DESCRIPTION OF THE TASK :: Repeat, exactly and completely, the material that follows. Omit the pictures.

----------------------------------------

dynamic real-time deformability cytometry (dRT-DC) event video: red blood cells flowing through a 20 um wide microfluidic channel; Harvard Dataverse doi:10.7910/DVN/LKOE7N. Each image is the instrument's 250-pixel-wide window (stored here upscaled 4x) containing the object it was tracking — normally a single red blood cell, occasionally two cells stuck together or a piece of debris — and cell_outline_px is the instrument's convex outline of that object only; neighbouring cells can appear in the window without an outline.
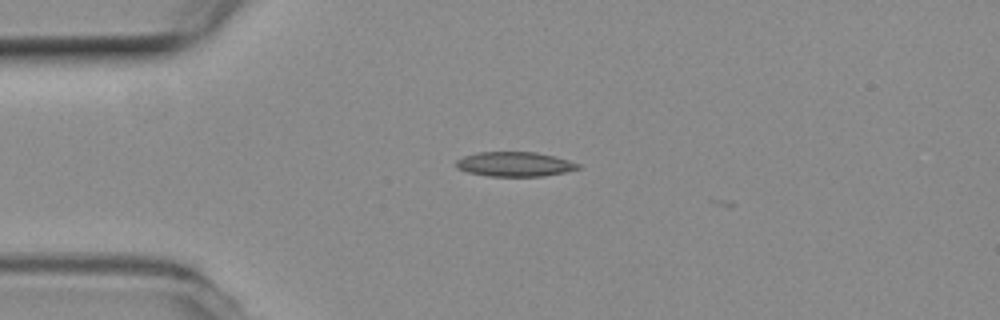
{"species": "common noctule bat (a hibernating species)", "species_latin": "Nyctalus noctula", "temperature_condition": "room temperature", "stored_images_in_passage": 5, "camera_frame_rate_fps": 3000, "um_per_image_px": 0.085, "animal": {"sex": "female", "body_mass_g": 19.3, "forearm_length_mm": 54.1}, "frame": {"image": 1, "passage_image": 3, "time_ms": 0.667, "image_size_px": [1000, 320], "cell_outline_px": [[584, 168], [544, 176], [488, 176], [468, 172], [456, 168], [456, 160], [464, 156], [476, 152], [536, 152], [556, 156], [580, 164]], "centroid_in_image_um": [43.78, 13.95], "position_along_channel_um": 41.2, "area_um2": 17.63}}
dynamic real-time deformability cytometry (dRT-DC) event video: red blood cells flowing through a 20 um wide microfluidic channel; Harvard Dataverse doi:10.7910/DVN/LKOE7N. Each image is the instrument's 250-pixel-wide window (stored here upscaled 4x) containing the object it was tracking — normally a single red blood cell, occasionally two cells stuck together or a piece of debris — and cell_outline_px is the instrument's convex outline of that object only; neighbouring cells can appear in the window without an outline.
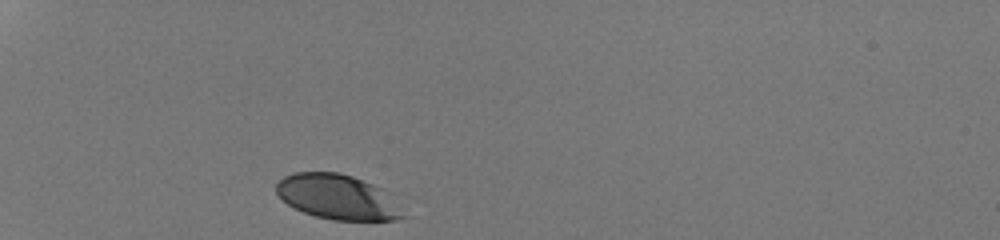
{"species": "human", "species_latin": "Homo sapiens", "temperature_condition": "room temperature", "stored_images_in_passage": 29, "camera_frame_rate_fps": 3000, "um_per_image_px": 0.085, "donor": {"sex": "male"}, "frame": {"image": 1, "passage_image": 1, "time_ms": 0.0, "image_size_px": [1000, 240], "cell_outline_px": [[408, 216], [396, 220], [332, 220], [316, 216], [304, 212], [288, 204], [276, 192], [276, 184], [284, 176], [292, 172], [340, 172], [352, 176], [392, 192]], "centroid_in_image_um": [28.79, 16.74], "position_along_channel_um": 56.2, "area_um2": 33.64}}
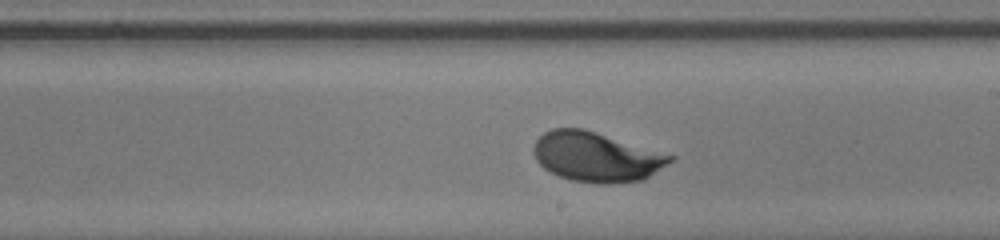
{"frame": {"image": 2, "passage_image": 17, "time_ms": 5.333, "image_size_px": [1000, 240], "cell_outline_px": [[676, 156], [672, 160], [644, 180], [608, 184], [600, 184], [572, 180], [560, 176], [544, 168], [536, 160], [532, 152], [532, 148], [536, 140], [544, 132], [552, 128], [584, 128]], "centroid_in_image_um": [50.67, 13.32], "position_along_channel_um": 238.3, "area_um2": 39.54}}
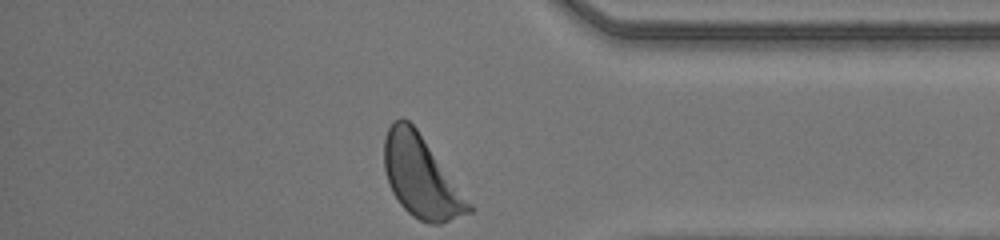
{"frame": {"image": 3, "passage_image": 29, "time_ms": 9.333, "image_size_px": [1000, 240], "cell_outline_px": [[472, 212], [440, 224], [428, 224], [412, 216], [400, 204], [392, 192], [388, 184], [384, 168], [384, 136], [392, 120], [400, 116], [408, 120], [416, 128], [472, 204]], "centroid_in_image_um": [35.76, 15.02], "position_along_channel_um": 399.4, "area_um2": 40.06}, "authors_computed_cell_mechanics": {"area_um2": 37.3388, "velocity_mm_per_s": 4.1985, "shape_relaxation_time_tau1_ms": 2.2123, "shape_relaxation_time_tau2_ms": null, "deformation_change_tau1": 0.1179, "deformation_change_tau2": null}}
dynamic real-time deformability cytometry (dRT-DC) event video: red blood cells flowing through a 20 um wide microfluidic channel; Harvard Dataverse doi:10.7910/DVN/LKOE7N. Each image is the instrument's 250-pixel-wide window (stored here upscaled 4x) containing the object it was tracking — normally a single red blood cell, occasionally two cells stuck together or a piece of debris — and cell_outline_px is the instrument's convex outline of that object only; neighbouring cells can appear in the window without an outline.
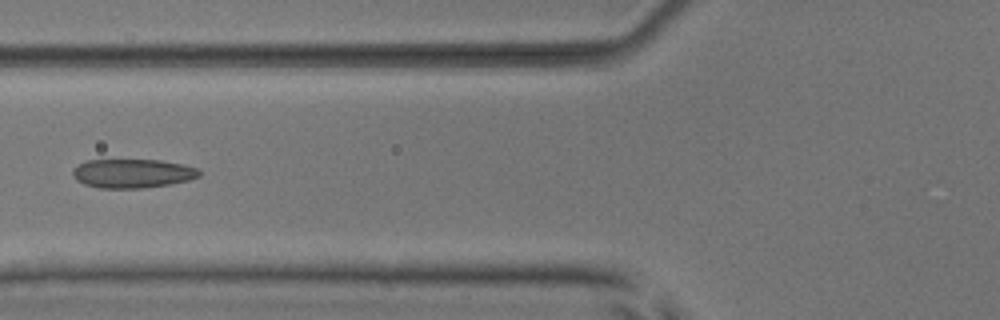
{"species": "common noctule bat (a hibernating species)", "species_latin": "Nyctalus noctula", "temperature_condition": "room temperature", "stored_images_in_passage": 6, "camera_frame_rate_fps": 3000, "um_per_image_px": 0.085, "animal": {"sex": "male", "body_mass_g": 17.9, "forearm_length_mm": 54.2}, "frame": {"image": 1, "passage_image": 6, "time_ms": 6.0, "image_size_px": [1000, 320], "cell_outline_px": [[200, 176], [188, 180], [172, 184], [140, 188], [100, 188], [84, 184], [76, 180], [72, 176], [72, 168], [88, 160], [160, 160], [184, 164], [196, 168], [200, 172]], "centroid_in_image_um": [11.25, 14.74], "position_along_channel_um": 114.6, "area_um2": 21.39}}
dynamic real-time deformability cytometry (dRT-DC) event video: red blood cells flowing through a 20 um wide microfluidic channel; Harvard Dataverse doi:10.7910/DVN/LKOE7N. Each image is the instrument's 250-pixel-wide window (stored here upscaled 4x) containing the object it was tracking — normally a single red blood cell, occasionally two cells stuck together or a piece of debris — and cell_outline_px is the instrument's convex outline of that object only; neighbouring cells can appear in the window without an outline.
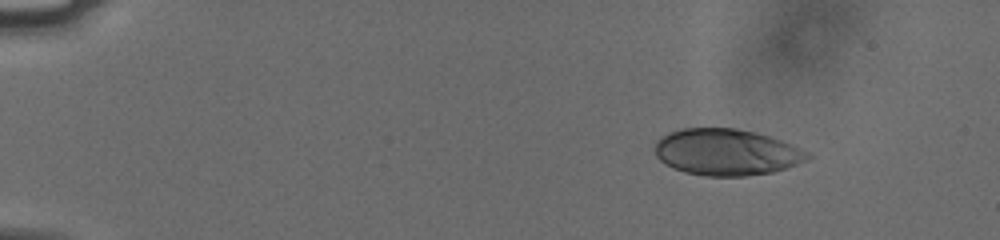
{"species": "human", "species_latin": "Homo sapiens", "temperature_condition": "cold", "stored_images_in_passage": 49, "camera_frame_rate_fps": 3000, "um_per_image_px": 0.085, "donor": {"sex": "male"}, "frame": {"image": 1, "passage_image": 1, "time_ms": 0.0, "image_size_px": [1000, 240], "cell_outline_px": [[812, 156], [796, 164], [772, 172], [748, 176], [704, 176], [684, 172], [672, 168], [664, 164], [656, 156], [656, 140], [668, 132], [680, 128], [736, 128], [756, 132], [792, 144], [808, 152]], "centroid_in_image_um": [61.71, 12.93], "position_along_channel_um": 23.3, "area_um2": 41.38}}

----------------------------------------

SOLUTION FOR THIS TASK ::
dynamic real-time deformability cytometry (dRT-DC) event video: red blood cells flowing through a 20 um wide microfluidic channel; Harvard Dataverse doi:10.7910/DVN/LKOE7N. Each image is the instrument's 250-pixel-wide window (stored here upscaled 4x) containing the object it was tracking — normally a single red blood cell, occasionally two cells stuck together or a piece of debris — and cell_outline_px is the instrument's convex outline of that object only; neighbouring cells can appear in the window without an outline.
{"species": "common noctule bat (a hibernating species)", "species_latin": "Nyctalus noctula", "temperature_condition": "room temperature", "stored_images_in_passage": 5, "camera_frame_rate_fps": 3000, "um_per_image_px": 0.085, "animal": {"sex": "female", "body_mass_g": 19.3, "forearm_length_mm": 54.1}, "frame": {"image": 1, "passage_image": 3, "time_ms": 0.667, "image_size_px": [1000, 320], "cell_outline_px": [[584, 168], [544, 176], [488, 176], [468, 172], [456, 168], [456, 160], [464, 156], [476, 152], [536, 152], [556, 156], [580, 164]], "centroid_in_image_um": [43.78, 13.95], "position_along_channel_um": 41.2, "area_um2": 17.63}}
dynamic real-time deformability cytometry (dRT-DC) event video: red blood cells flowing through a 20 um wide microfluidic channel; Harvard Dataverse doi:10.7910/DVN/LKOE7N. Each image is the instrument's 250-pixel-wide window (stored here upscaled 4x) containing the object it was tracking — normally a single red blood cell, occasionally two cells stuck together or a piece of debris — and cell_outline_px is the instrument's convex outline of that object only; neighbouring cells can appear in the window without an outline.
{"species": "human", "species_latin": "Homo sapiens", "temperature_condition": "room temperature", "stored_images_in_passage": 29, "camera_frame_rate_fps": 3000, "um_per_image_px": 0.085, "donor": {"sex": "male"}, "frame": {"image": 1, "passage_image": 1, "time_ms": 0.0, "image_size_px": [1000, 240], "cell_outline_px": [[408, 216], [396, 220], [332, 220], [316, 216], [304, 212], [288, 204], [276, 192], [276, 184], [284, 176], [292, 172], [340, 172], [352, 176], [392, 192]], "centroid_in_image_um": [28.79, 16.74], "position_along_channel_um": 56.2, "area_um2": 33.64}}
{"frame": {"image": 2, "passage_image": 17, "time_ms": 5.333, "image_size_px": [1000, 240], "cell_outline_px": [[676, 156], [672, 160], [644, 180], [608, 184], [600, 184], [572, 180], [560, 176], [544, 168], [536, 160], [532, 152], [532, 148], [536, 140], [544, 132], [552, 128], [584, 128]], "centroid_in_image_um": [50.67, 13.32], "position_along_channel_um": 238.3, "area_um2": 39.54}}
{"frame": {"image": 3, "passage_image": 29, "time_ms": 9.333, "image_size_px": [1000, 240], "cell_outline_px": [[472, 212], [440, 224], [428, 224], [412, 216], [400, 204], [392, 192], [388, 184], [384, 168], [384, 136], [392, 120], [400, 116], [408, 120], [416, 128], [472, 204]], "centroid_in_image_um": [35.76, 15.02], "position_along_channel_um": 399.4, "area_um2": 40.06}, "authors_computed_cell_mechanics": {"area_um2": 37.3388, "velocity_mm_per_s": 4.1985, "shape_relaxation_time_tau1_ms": 2.2123, "shape_relaxation_time_tau2_ms": null, "deformation_change_tau1": 0.1179, "deformation_change_tau2": null}}
dynamic real-time deformability cytometry (dRT-DC) event video: red blood cells flowing through a 20 um wide microfluidic channel; Harvard Dataverse doi:10.7910/DVN/LKOE7N. Each image is the instrument's 250-pixel-wide window (stored here upscaled 4x) containing the object it was tracking — normally a single red blood cell, occasionally two cells stuck together or a piece of debris — and cell_outline_px is the instrument's convex outline of that object only; neighbouring cells can appear in the window without an outline.
{"species": "common noctule bat (a hibernating species)", "species_latin": "Nyctalus noctula", "temperature_condition": "room temperature", "stored_images_in_passage": 6, "camera_frame_rate_fps": 3000, "um_per_image_px": 0.085, "animal": {"sex": "male", "body_mass_g": 17.9, "forearm_length_mm": 54.2}, "frame": {"image": 1, "passage_image": 6, "time_ms": 6.0, "image_size_px": [1000, 320], "cell_outline_px": [[200, 176], [188, 180], [172, 184], [140, 188], [100, 188], [84, 184], [76, 180], [72, 176], [72, 168], [88, 160], [160, 160], [184, 164], [196, 168], [200, 172]], "centroid_in_image_um": [11.25, 14.74], "position_along_channel_um": 114.6, "area_um2": 21.39}}
dynamic real-time deformability cytometry (dRT-DC) event video: red blood cells flowing through a 20 um wide microfluidic channel; Harvard Dataverse doi:10.7910/DVN/LKOE7N. Each image is the instrument's 250-pixel-wide window (stored here upscaled 4x) containing the object it was tracking — normally a single red blood cell, occasionally two cells stuck together or a piece of debris — and cell_outline_px is the instrument's convex outline of that object only; neighbouring cells can appear in the window without an outline.
{"species": "human", "species_latin": "Homo sapiens", "temperature_condition": "cold", "stored_images_in_passage": 49, "camera_frame_rate_fps": 3000, "um_per_image_px": 0.085, "donor": {"sex": "male"}, "frame": {"image": 1, "passage_image": 1, "time_ms": 0.0, "image_size_px": [1000, 240], "cell_outline_px": [[812, 156], [796, 164], [772, 172], [748, 176], [704, 176], [684, 172], [672, 168], [664, 164], [656, 156], [656, 140], [668, 132], [680, 128], [736, 128], [756, 132], [792, 144], [808, 152]], "centroid_in_image_um": [61.71, 12.93], "position_along_channel_um": 23.3, "area_um2": 41.38}}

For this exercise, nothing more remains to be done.